Twenty-twenty “keenly or acutely perceptive,” as is often remarked of the advantages of hindsight, has its roots in vision. In ophthalmology, twenty-twenty means “having normal visual acuity,” and is based on the Snellen chart developed by Dutch ophthalmologist Herman Snellen in 1862. Many will recognize this chart as the array of letters one reads when taking an eye test. Snellen calculated fractions to determine visual acuity, or the clarity or sharpness of one’s vision, and twenty-twenty refers to the fraction that corresponds to what someone considered to have normal vision can see at a distance of 20 feet. By the middle of the 20th century, twenty-twenty was a jazz term meaning excellent. By the early 1960s, the disillusioned, regretful expression twenty-twenty hindsight had emerged in the business world.

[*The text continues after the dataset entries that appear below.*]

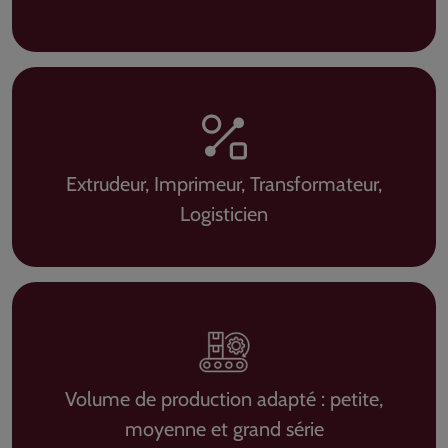
Extrudeur, Imprimeur, Transformateur,
Logisticien
Volume de production adapté : petite,
moyenne et grand série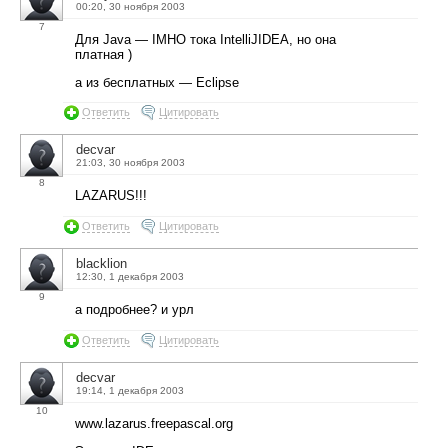
00:20, 30 ноября 2003
7
Для Java — IMHO тока IntelliJIDEA, но она
платная )
а из бесплатных — Eclipse
Ответить
Цитировать
decvar
21:03, 30 ноября 2003
8
LAZARUS!!!
Ответить
Цитировать
blacklion
12:30, 1 декабря 2003
9
а подробнее? и урл
Ответить
Цитировать
decvar
19:14, 1 декабря 2003
10
www.lazarus.freepascal.org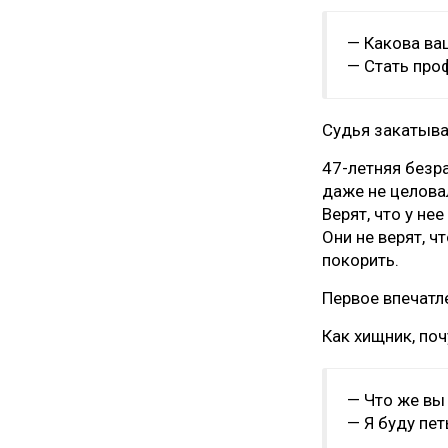
— Какова ва
— Стать про
Судья закатывае
47-летняя безр
даже не целовал
Верят, что у не
Они не верят, ч
покорить.
Первое впечатл
Как хищник, по
— Что же вы
— Я буду пе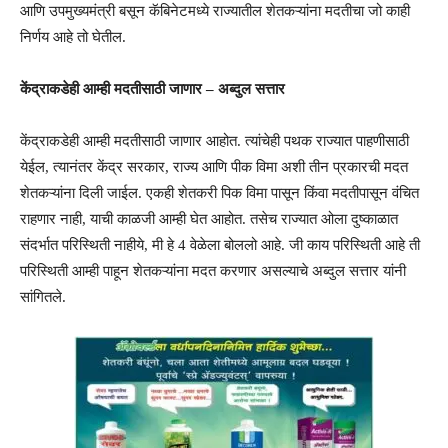
आणि उपमुख्यमंत्री बसून कॅबिनेटमध्ये राज्यातील शेतकऱ्यांना मदतीचा जो काही
निर्णय आहे तो घेतील.
केंद्राकडेही आम्ही मदतीसाठी जाणार – अब्दुल सत्तार
केंद्राकडेही आम्ही मदतीसाठी जाणार आहोत. त्यांचेही पथक राज्यात पाहणीसाठी
येईल, त्यानंतर केंद्र सरकार, राज्य आणि पीक विमा अशी तीन प्रकारची मदत
शेतकऱ्यांना दिली जाईल. एकही शेतकरी पिक विमा पासून किंवा मदतीपासून वंचित
राहणार नाही, याची काळजी आम्ही घेत आहोत. तसेच राज्यात ओला दुष्काळात
संदर्भात परिस्थिती नाहीये, मी हे 4 वेळेला बोललो आहे. जी काय परिस्थिती आहे ती
परिस्थिती आम्ही पाहून शेतकऱ्यांना मदत करणार असल्याचे अब्दुल सत्तार यांनी
सांगितले.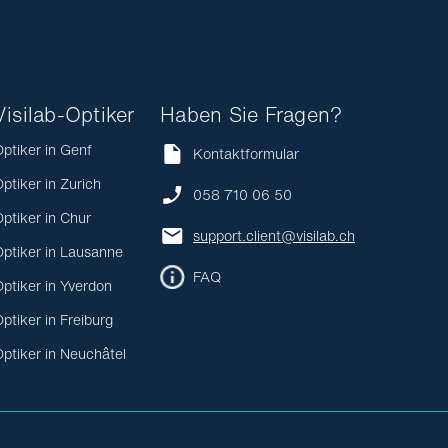
Visilab-Optiker
Haben Sie Fragen?
ptiker in Genf
Kontaktformular
ptiker in Zurich
058 710 06 50
ptiker in Chur
support.client@visilab.ch
ptiker in Lausanne
FAQ
ptiker in Yverdon
ptiker in Freiburg
ptiker in Neuchâtel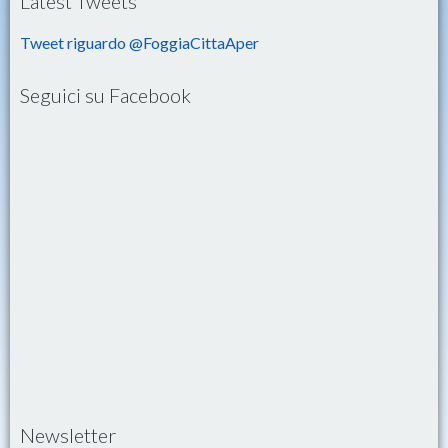
Latest Tweets
Tweet riguardo @FoggiaCittaAper
Seguici su Facebook
Newsletter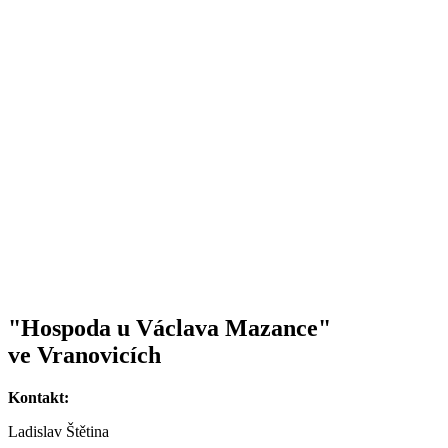
"Hospoda u Václava Mazance"
ve Vranovicích
Kontakt:
Ladislav Štětina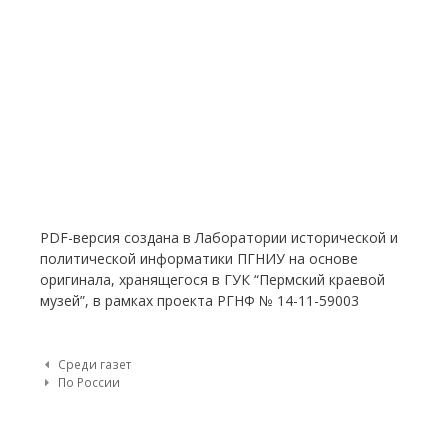
PDF-версия создана в Лаборатории исторической и
политической информатики ПГНИУ на основе
оригинала, хранящегося в ГУК “Пермский краевой
музей”, в рамках проекта РГНФ № 14-11-59003
Post navigation
Среди газет
По России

how is twenty-twenty used?

Yes, well don’t forget, sir, we’re viewing this with twenty-twenty hindsight, but at the time no one gave a thought to geckos or what they ate—they were just another fact of life in the tropics.

T. C. Boyle, "Top of the Food Chain," Harper's, April 1993

And sure, with twenty-twenty hindsight, I know I could have swum out from underneath the boat, but at that moment it didn’t occur to me.